Word for word, retype the lines from the one containing "ores da região de abrangência da Unoesc." to the one containing "uvedlo hnutí v" below, keeping both end lines and dropping the pictures.

DATA IN THIS EXERCISE section start

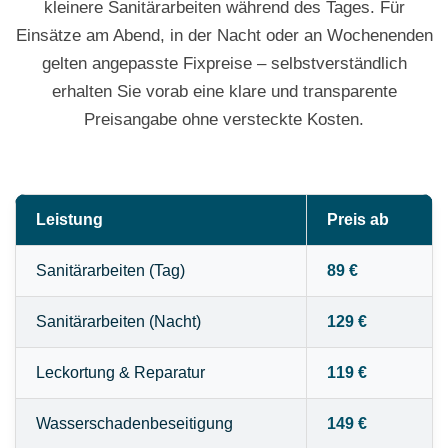
kleinere Sanitärarbeiten während des Tages. Für
Einsätze am Abend, in der Nacht oder an Wochenenden
gelten angepasste Fixpreise – selbstverständlich
erhalten Sie vorab eine klare und transparente
Preisangabe ohne versteckte Kosten.
Leistung
Preis ab
Sanitärarbeiten (Tag)
89 €
Sanitärarbeiten (Nacht)
129 €
Leckortung & Reparatur
119 €
Wasserschadenbeseitigung
149 €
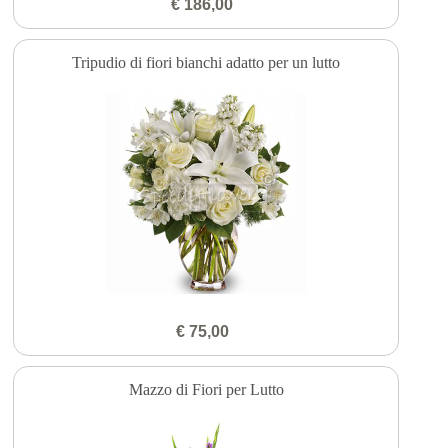
€ 186,00
Tripudio di fiori bianchi adatto per un lutto
€ 75,00
Mazzo di Fiori per Lutto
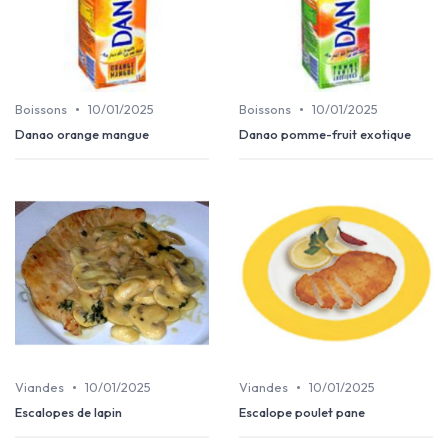
•
•
Boissons
10/01/2025
Boissons
10/01/2025
Danao orange mangue
Danao pomme-fruit exotique
•
•
Viandes
10/01/2025
Viandes
10/01/2025
Escalopes de lapin
Escalope poulet pane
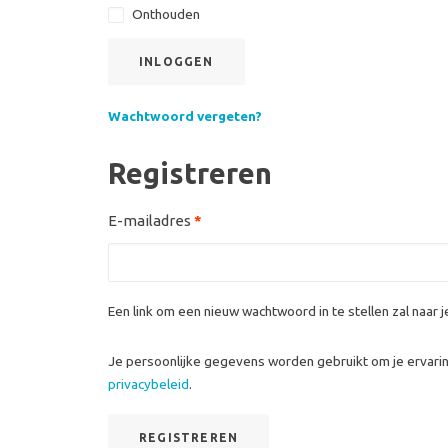
Onthouden
INLOGGEN
Wachtwoord vergeten?
Registreren
E-mailadres
*
Een link om een nieuw wachtwoord in te stellen zal naar
Je persoonlijke gegevens worden gebruikt om je ervarin
privacybeleid
.
REGISTREREN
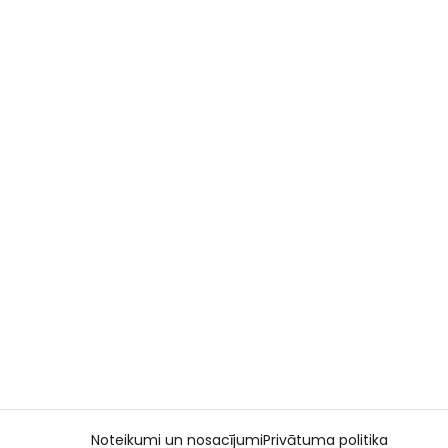
Noteikumi un nosacījumi
Privātuma politika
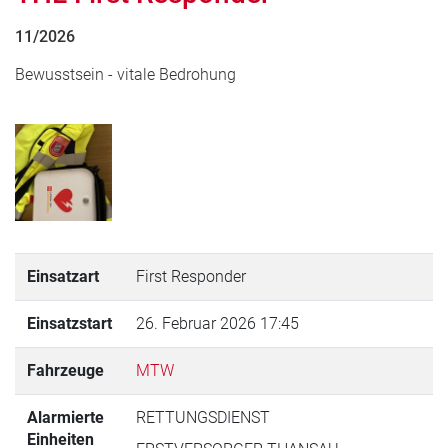
11/2026
Bewusstsein - vitale Bedrohung
Einsatzart
First Responder
Einsatzstart
26. Februar 2026 17:45
Fahrzeuge
MTW
Alarmierte
RETTUNGSDIENST
Einheiten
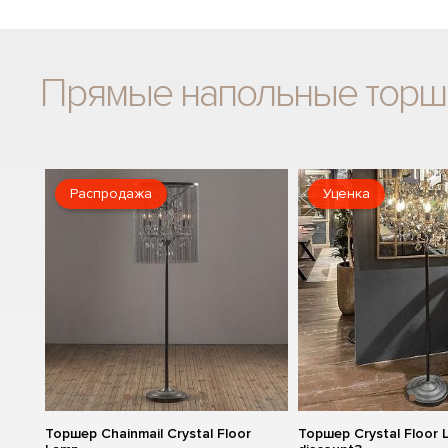
Прямые напольные тор
Распродажа
Уценка
Торшер Chainmail Crystal Floor
Торшер Crystal Floor 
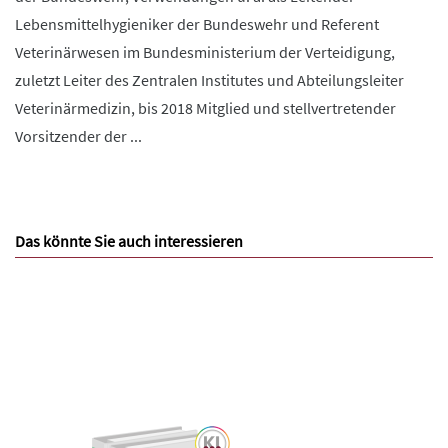
Lebensmittelhygieniker der Bundeswehr und Referent
Veterinärwesen im Bundesministerium der Verteidigung,
zuletzt Leiter des Zentralen Institutes und Abteilungsleiter
Veterinärmedizin, bis 2018 Mitglied und stellvertretender
Vorsitzender der ...
Das könnte Sie auch interessieren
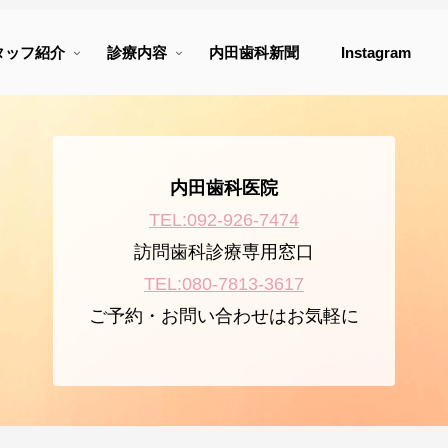
タッフ紹介
診療内容
内田歯科新聞
Instagram
内田歯科医院
TEL:092-926-7474
訪問歯科診療専用窓口
TEL:080-7813-3617
ご予約・お問い合わせはお気軽に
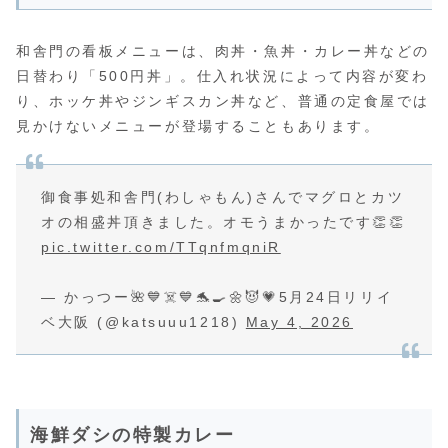
和舎門の看板メニューは、肉丼・魚丼・カレー丼などの
日替わり「500円丼」。仕入れ状況によって内容が変わ
り、ホッケ丼やジンギスカン丼など、普通の定食屋では
見かけないメニューが登場することもあります。
御食事処和舎門(わしゃもん)さんでマグロとカツ
オの相盛丼頂きました。オモうまかったです👏👏
pic.twitter.com/TTqnfmqniR
— かっつー🌺💙☠️💙🐬🍳🌼😈💗5月24日リリイ
ベ大阪 (@katsuuu1218)
May 4, 2026
海鮮ダシの特製カレー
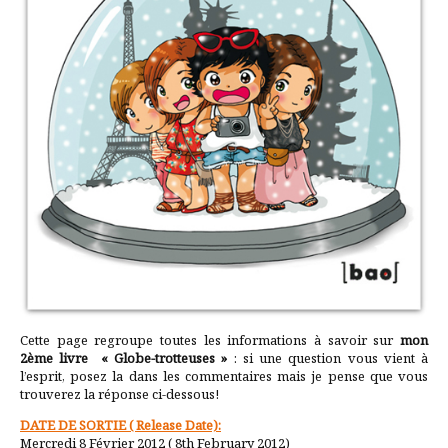
Cette page regroupe toutes les informations à savoir sur
mon
2ème livre « Globe-trotteuses »
: si une question vous vient à
l’esprit, posez la dans les commentaires mais je pense que vous
trouverez la réponse ci-dessous!
DATE DE SORTIE ( Release Date):
Mercredi 8 Février 2012 ( 8th February 2012)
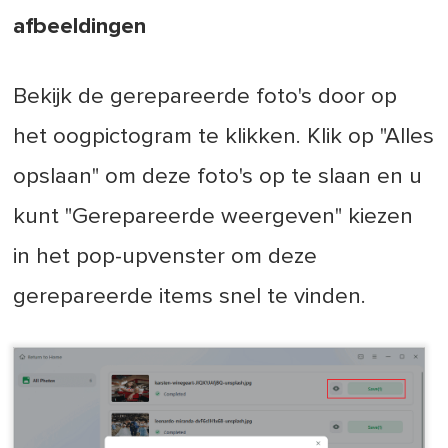
afbeeldingen
Bekijk de gerepareerde foto's door op
het oogpictogram te klikken. Klik op "Alles
opslaan" om deze foto's op te slaan en u
kunt "Gerepareerde weergeven" kiezen
in het pop-upvenster om deze
gerepareerde items snel te vinden.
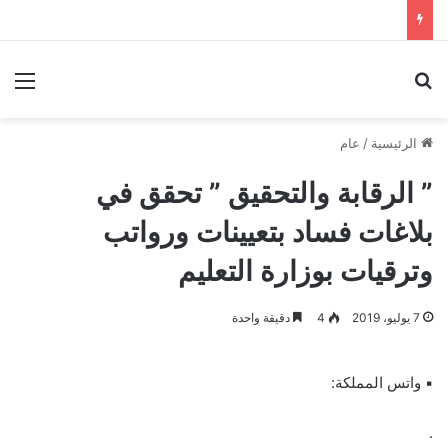
بحث عن
الق
الرئيسية
/
عام
” الرقابة والتحقيق ” تحقق في
بلاغات فساد بتعيينات ورواتب
وترقيات بوزارة التعليم
7 يوليو، 2019
4
دقيقة واحدة
▪ واتس المملكة:
.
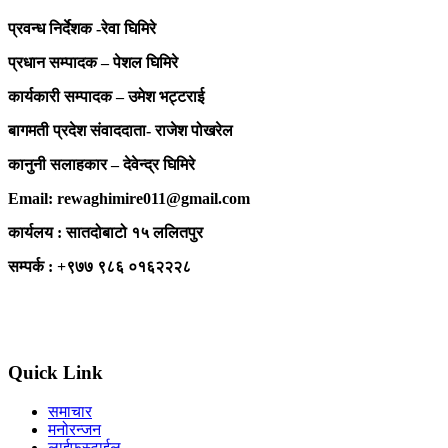
प्रवन्ध निर्देशक -रेवा घिमिरे
प्रधान सम्पादक – पेशल घिमिरे
कार्यकारी सम्पादक – उमेश भट्टराई
बागमती प्रदेश संवाददाता- राजेश पोखरेल
कानुनी सलाहकार – देवेन्द्र घिमिरे
Email: rewaghimire011@gmail.com
कार्यलय : सातदोबाटो १५ ललितपुर
सम्पर्क : +९७७ ९८६ ०१६२२२८
Quick Link
समाचार
मनोरन्जन
लाईफस्टाईल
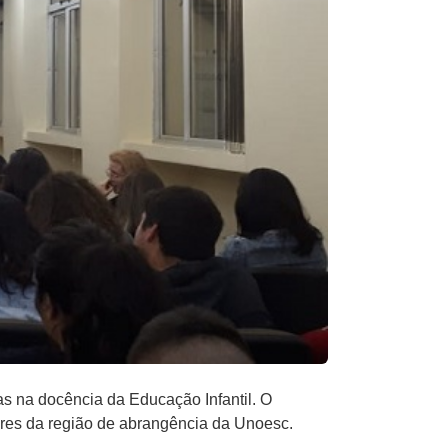
as na docência da Educação Infantil. O
ores da região de abrangência da Unoesc.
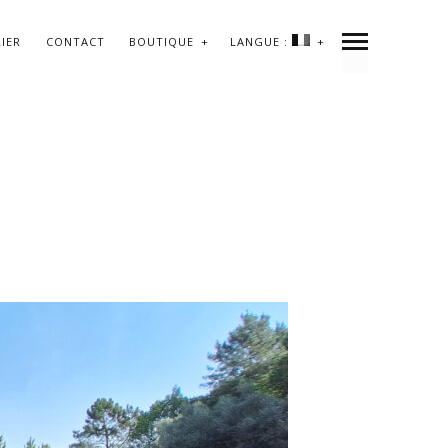
LIER
CONTACT
BOUTIQUE
LANGUE :
ARCHIVE
PREVIOUS
NEXT
SHARE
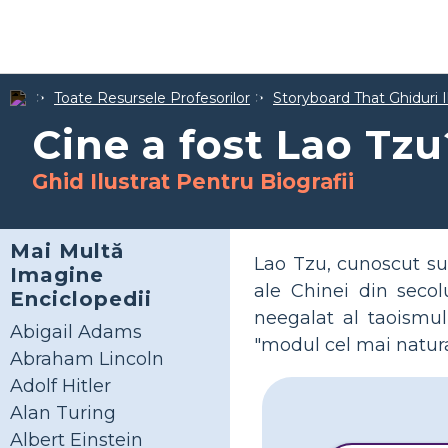
Toate Resursele Profesorilor
Storyboard That Ghiduri I
Cine a fost Lao Tzu
Ghid Ilustrat Pentru Biografii
Mai Multă
Lao Tzu, cunoscut sub
Imagine
ale Chinei din secol
Enciclopedii
neegalat al taoismul
Abigail Adams
"modul cel mai natural
Abraham Lincoln
Adolf Hitler
Alan Turing
Albert Einstein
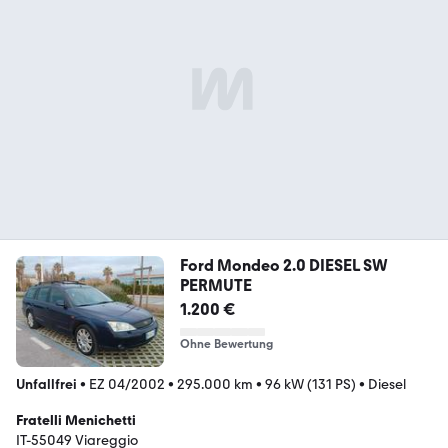
Ford Mondeo 2.0 DIESEL SW
PERMUTE
1.200 €
Ohne Bewertung
Unfallfrei
•
EZ 04/2002
•
295.000 km
•
96 kW (131 PS)
•
Diesel
Fratelli Menichetti
IT-55049 Viareggio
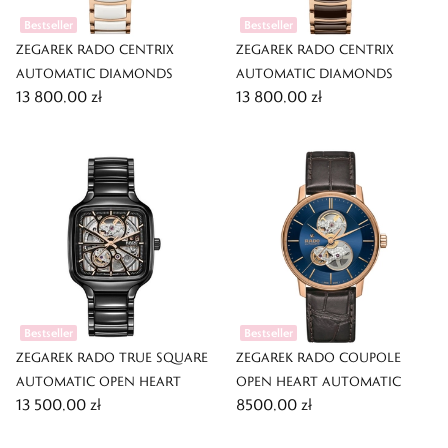
Bestseller
Bestseller
ZEGAREK RADO CENTRIX
ZEGAREK RADO CENTRIX
AUTOMATIC DIAMONDS
AUTOMATIC DIAMONDS
13 800,00 zł
13 800,00 zł
Bestseller
Bestseller
ZEGAREK RADO TRUE SQUARE
ZEGAREK RADO COUPOLE
AUTOMATIC OPEN HEART
OPEN HEART AUTOMATIC
13 500,00 zł
8500,00 zł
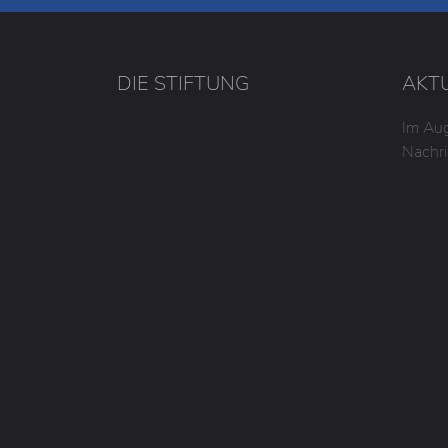
DIE STIFTUNG
AKT
Im Aug
Nachri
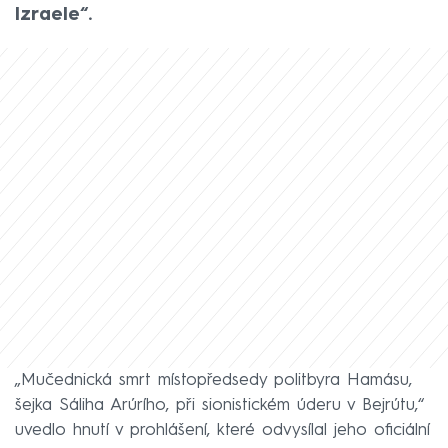
Izraele“.
„Mučednická smrt místopředsedy politbyra Hamásu,
šejka Sáliha Arúrího, při sionistickém úderu v Bejrútu,“
uvedlo hnutí v prohlášení, které odvysílal jeho oficiální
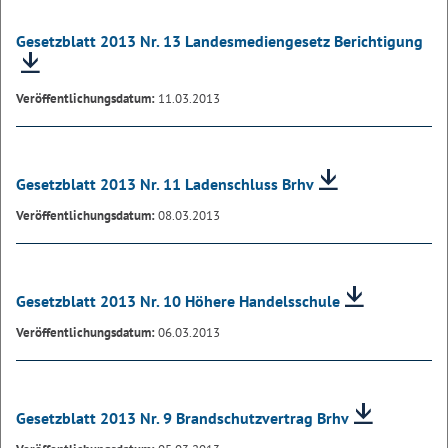
Gesetzblatt 2013 Nr. 13 Landesmediengesetz Berichtigung
Veröffentlichungsdatum:
11.03.2013
Gesetzblatt 2013 Nr. 11 Ladenschluss Brhv
Veröffentlichungsdatum:
08.03.2013
Gesetzblatt 2013 Nr. 10 Höhere Handelsschule
Veröffentlichungsdatum:
06.03.2013
Gesetzblatt 2013 Nr. 9 Brandschutzvertrag Brhv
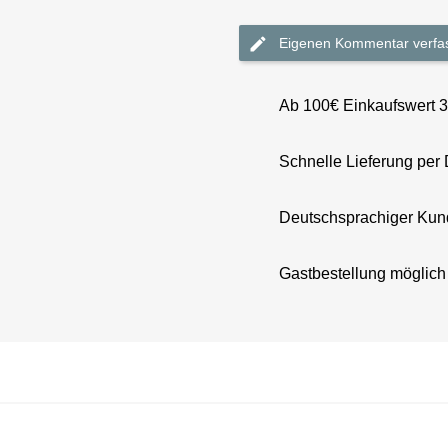
Eigenen Kommentar verfa
Ab 100€ Einkaufswert 
Schnelle Lieferung per
Deutschsprachiger Kun
Gastbestellung möglich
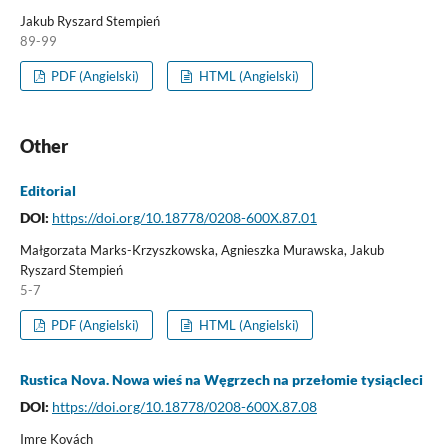
Jakub Ryszard Stempień
89-99
PDF (Angielski)
HTML (Angielski)
Other
Editorial
DOI:
https://doi.org/10.18778/0208-600X.87.01
Małgorzata Marks-Krzyszkowska, Agnieszka Murawska, Jakub
Ryszard Stempień
5-7
PDF (Angielski)
HTML (Angielski)
Rustica Nova. Nowa wieś na Węgrzech na przełomie tysiącleci
DOI:
https://doi.org/10.18778/0208-600X.87.08
Imre Kovách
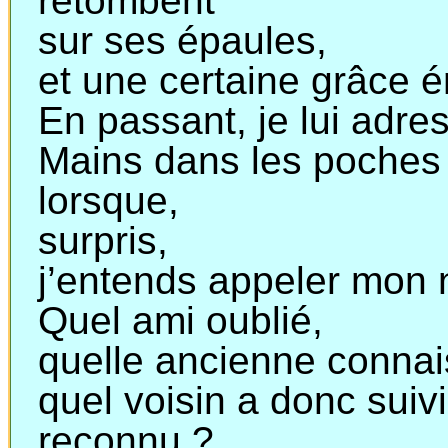
retombent
sur
ses épaules,
et
une certaine grâce é
En passant, je lui adre
Mains dans les poches
lorsque,
surpris
,
j’entends
appeler mon 
Quel ami oublié,
quelle
ancienne connai
quel
voisin a donc suiv
reconnu ?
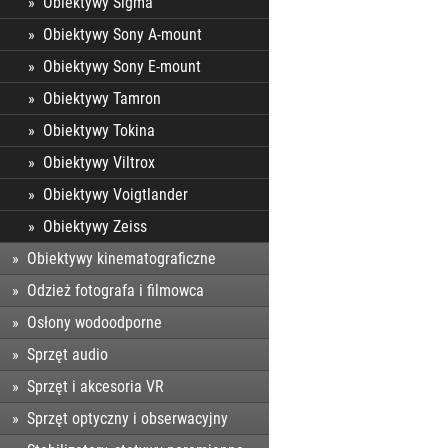
Obiektywy Sigma
Obiektywy Sony A-mount
Obiektywy Sony E-mount
Obiektywy Tamron
Obiektywy Tokina
Obiektywy Viltrox
Obiektywy Voigtlander
Obiektywy Zeiss
Obiektywy kinematograficzne
Odzież fotografa i filmowca
Osłony wodoodporne
Sprzęt audio
Sprzęt i akcesoria VR
Sprzęt optyczny i obserwacyjny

DATA IN THIS EXERCISE section end

> _WRITTEN SOLUTION_
ores da região de abrangência da Unoesc.
LIER
CONTACT
BOUTIQUE
LANGUE :
ARCHIVE
PREVIOUS
NEXT
SHARE
Toate Resursele Profesorilor
Storyboard That Ghiduri I
Cine a fost Lao Tzu
Ghid Ilustrat Pentru Biografii
Mai Multă
Lao Tzu, cunoscut sub
Imagine
ale Chinei din secol
Enciclopedii
neegalat al taoismul
Abigail Adams
"modul cel mai natural
Abraham Lincoln
Adolf Hitler
Alan Turing
Albert Einstein
Ford Mondeo 2.0 DIESEL SW
PERMUTE
1.200 €
Ohne Bewertung
Unfallfrei
•
EZ 04/2002
•
295.000 km
•
96 kW (131 PS)
•
Diesel
Fratelli Menichetti
IT-55049 Viareggio
Bestseller
Bestseller
ZEGAREK RADO CENTRIX
ZEGAREK RADO CENTRIX
AUTOMATIC DIAMONDS
AUTOMATIC DIAMONDS
13 800,00 zł
13 800,00 zł
Bestseller
Bestseller
ZEGAREK RADO TRUE SQUARE
ZEGAREK RADO COUPOLE
AUTOMATIC OPEN HEART
OPEN HEART AUTOMATIC
13 500,00 zł
8500,00 zł
DIE STIFTUNG
AKT
Im Aug
Nachri
Izraele“.
„Mučednická smrt místopředsedy politbyra Hamásu,
šejka Sáliha Arúrího, při sionistickém úderu v Bejrútu,“
uvedlo hnutí v prohlášení, které odvysílal jeho oficiální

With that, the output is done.